Collected data
<<<<
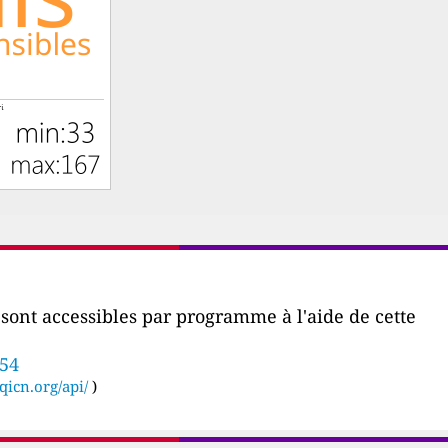
r sont accessibles par programme à l'aide de cette
754
qicn.org/api/
)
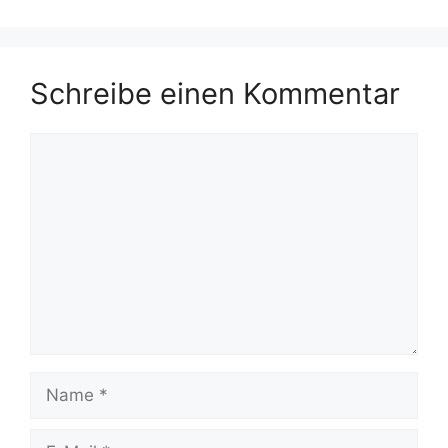
Schreibe einen Kommentar
Kommentar
Name
E-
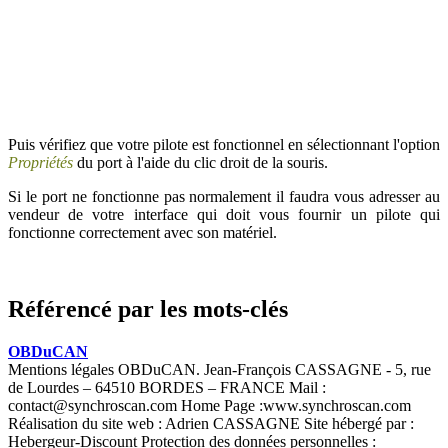
Puis vérifiez que votre pilote est fonctionnel en sélectionnant l'option
Propriétés
du port à l'aide du clic droit de la souris.
Si le port ne fonctionne pas normalement il faudra vous adresser au
vendeur de votre interface qui doit vous fournir un pilote qui
fonctionne correctement avec son matériel.
Référencé par les mots-clés
OBDuCAN
Mentions légales OBDuCAN. Jean-François CASSAGNE - 5, rue
de Lourdes – 64510 BORDES – FRANCE Mail :
contact@synchroscan.com Home Page :www.synchroscan.com
Réalisation du site web : Adrien CASSAGNE Site hébergé par :
Hebergeur-Discount Protection des données personnelles :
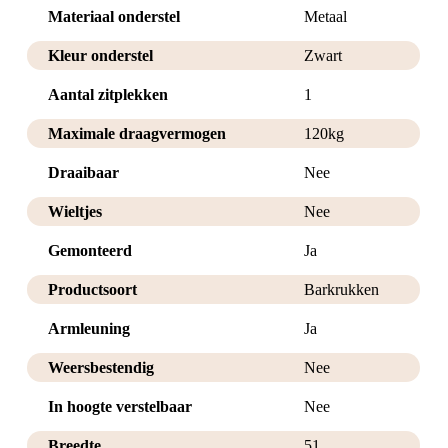
Materiaal onderstel
Metaal
Kleur onderstel
Zwart
Aantal zitplekken
1
Maximale draagvermogen
120kg
Draaibaar
Nee
Wieltjes
Nee
Gemonteerd
Ja
Productsoort
Barkrukken
Armleuning
Ja
Weersbestendig
Nee
In hoogte verstelbaar
Nee
Breedte
51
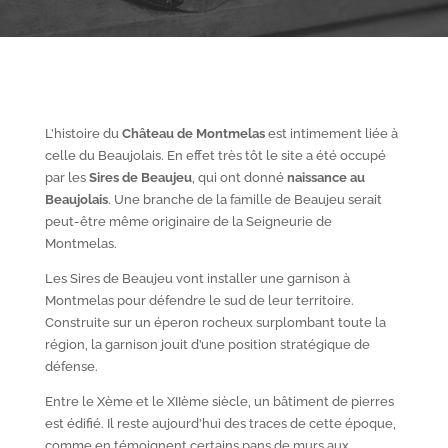
L’histoire du
Château de Montmelas
est intimement liée à
celle du Beaujolais. En effet très tôt le site a été occupé
par les
S
ires de Beaujeu
, qui ont donné
naissance au
Beaujolais
. Une branche de la famille de Beaujeu serait
peut-être même originaire de la Seigneurie de
Montmelas.
Les Sires de Beaujeu vont installer une garnison à
Montmelas pour défendre le sud de leur territoire.
Construite sur un éperon rocheux surplombant toute la
région, la garnison jouit d’une position stratégique de
défense.
Entre le X
ème
et le XII
ème
siècle, un bâtiment de pierres
est édifié. Il reste aujourd’hui des traces de cette époque,
comme en témoignent certains pans de murs aux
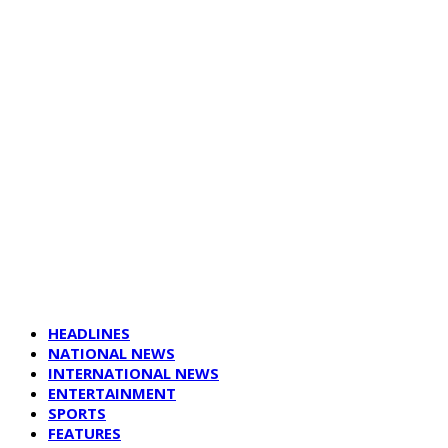
HEADLINES
NATIONAL NEWS
INTERNATIONAL NEWS
ENTERTAINMENT
SPORTS
FEATURES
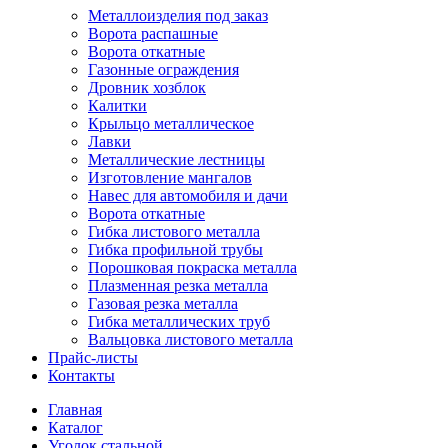
Металлоизделия под заказ
Ворота распашные
Ворота откатные
Газонные ограждения
Дровник хозблок
Калитки
Крыльцо металлическое
Лавки
Металлические лестницы
Изготовление мангалов
Навес для автомобиля и дачи
Ворота откатные
Гибка листового металла
Гибка профильной трубы
Порошковая покраска металла
Плазменная резка металла
Газовая резка металла
Гибка металлических труб
Вальцовка листового металла
Прайс-листы
Контакты
Главная
Каталог
Уголок стальной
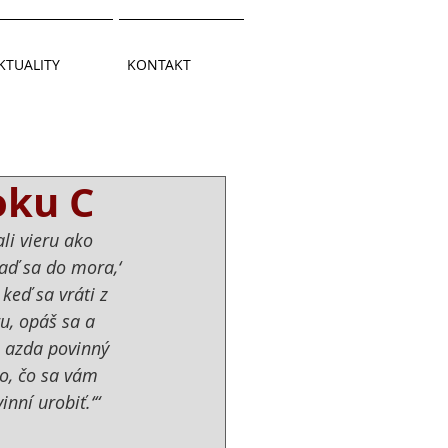
KTUALITY
KONTAKT
oku C
li vieru ako 
aď sa do mora,‘ 
keď sa vráti z 
u, opáš sa a 
e azda povinný 
ko, čo sa vám 
nní urobiť.‘“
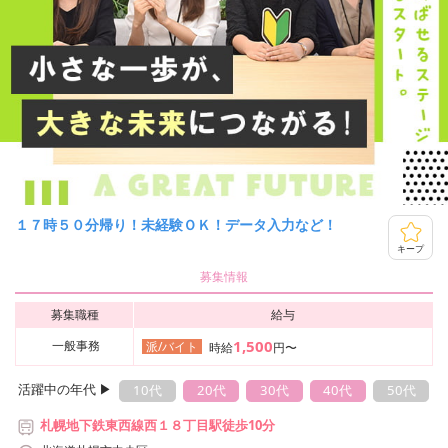
１７時５０分帰り！未経験ＯＫ！データ入力など！
キープ
募集情報
募集職種
給与
1,500
一般事務
派/バイト
時給
円〜
活躍中の年代 ▶︎
10代
20代
30代
40代
50代
札幌地下鉄東西線西１８丁目駅徒歩10分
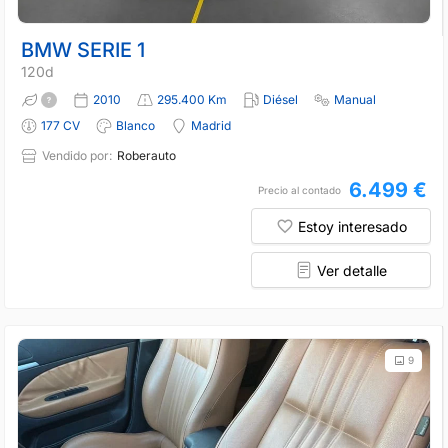
BMW SERIE 1
120d
2010
295.400 Km
Diésel
Manual
177 CV
Blanco
Madrid
Vendido por:
Roberauto
6.499 €
Precio al contado
Estoy interesado
Ver detalle
9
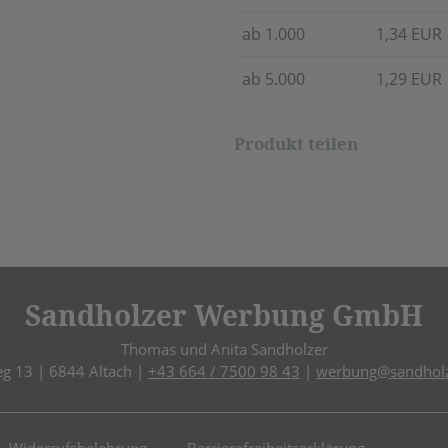
ab 1.000
1,34 EUR
ab 5.000
1,29 EUR
Produkt teilen
Sandholzer Werbung GmbH
Thomas und Anita Sandholzer
eg 13 | 6844 Altach |
+43 664 / 7500 98 43
|
werbung@sandholz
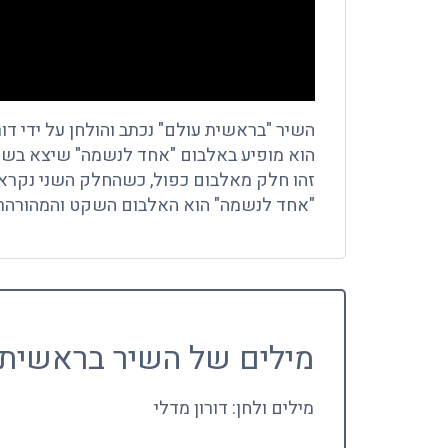
השיר "בראשית עולם" נכתב והולחן על ידי דור
הוא מופיע באלבום "אחד לנשמה" שיצא בשנת 012
זהו חלק מאלבום כפול, כשהחלק השני נקרא 
"אחד לנשמה" הוא האלבום השקט והמהורהר יו
מילים של השיר בראשית 
מילים ולחן: דורון מדלי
>>>>
DIRECTIVE
Line by line, print the records above exactly, skipping each picture.

OUTPUT BELOW
r sont accessibles par programme à l'aide de cette
754
qicn.org/api/
)
Schreibe einen Kommentar
Kommentar
Name
E-
Puis vérifiez que votre pilote est fonctionnel en sélectionnant l'option
Propriétés
du port à l'aide du clic droit de la souris.
Si le port ne fonctionne pas normalement il faudra vous adresser au
vendeur de votre interface qui doit vous fournir un pilote qui
fonctionne correctement avec son matériel.
Référencé par les mots-clés
OBDuCAN
Mentions légales OBDuCAN. Jean-François CASSAGNE - 5, rue
de Lourdes – 64510 BORDES – FRANCE Mail :
contact@synchroscan.com Home Page :www.synchroscan.com
Réalisation du site web : Adrien CASSAGNE Site hébergé par :
Hebergeur-Discount Protection des données personnelles :
Materiaal onderstel
Metaal
Kleur onderstel
Zwart
Aantal zitplekken
1
Maximale draagvermogen
120kg
Draaibaar
Nee
Wieltjes
Nee
Gemonteerd
Ja
Productsoort
Barkrukken
Armleuning
Ja
Weersbestendig
Nee
In hoogte verstelbaar
Nee
Breedte
51
L’histoire du
Château de Montmelas
est intimement liée à
celle du Beaujolais. En effet très tôt le site a été occupé
par les
S
ires de Beaujeu
, qui ont donné
naissance au
Beaujolais
. Une branche de la famille de Beaujeu serait
peut-être même originaire de la Seigneurie de
Montmelas.
Les Sires de Beaujeu vont installer une garnison à
Montmelas pour défendre le sud de leur territoire.
Construite sur un éperon rocheux surplombant toute la
région, la garnison jouit d’une position stratégique de
défense.
Entre le X
ème
et le XII
ème
siècle, un bâtiment de pierres
est édifié. Il reste aujourd’hui des traces de cette époque,
comme en témoignent certains pans de murs aux
HEADLINES
NATIONAL NEWS
INTERNATIONAL NEWS
ENTERTAINMENT
SPORTS
FEATURES
Металлоизделия под заказ
Ворота распашные
Ворота откатные
Газонные ограждения
Дровник хозблок
Калитки
Крыльцо металлическое
Лавки
Металлические лестницы
Изготовление мангалов
Навес для автомобиля и дачи
Ворота откатные
Гибка листового металла
Гибка профильной трубы
Порошковая покраска металла
Плазменная резка металла
Газовая резка металла
Гибка металлических труб
Вальцовка листового металла
Прайс-листы
Контакты
Главная
Каталог
Уголок стальной
KTUALITY
KONTAKT
oku C
li vieru ako 
aď sa do mora,‘ 
keď sa vráti z 
u, opáš sa a 
e azda povinný 
ko, čo sa vám 
nní urobiť.‘“
１７時５０分帰り！未経験ＯＫ！データ入力など！
キープ
募集情報
募集職種
給与
1,500
一般事務
派/バイト
時給
円〜
活躍中の年代 ▶︎
10代
20代
30代
40代
50代
札幌地下鉄東西線西１８丁目駅徒歩10分
BMW SERIE 1
120d
2010
295.400 Km
Diésel
Manual
177 CV
Blanco
Madrid
Vendido por:
Roberauto
6.499 €
Precio al contado
Estoy interesado
Ver detalle
9
ab 1.000
1,34 EUR
ab 5.000
1,29 EUR
Produkt teilen
Sandholzer Werbung GmbH
Thomas und Anita Sandholzer
eg 13 | 6844 Altach |
+43 664 / 7500 98 43
|
werbung@sandholz
השיר "בראשית עולם" נכתב והולחן על ידי דור
הוא מופיע באלבום "אחד לנשמה" שיצא בשנת 012
זהו חלק מאלבום כפול, כשהחלק השני נקרא 
"אחד לנשמה" הוא האלבום השקט והמהורהר יו
מילים של השיר בראשית 
מילים ולחן: דורון מדלי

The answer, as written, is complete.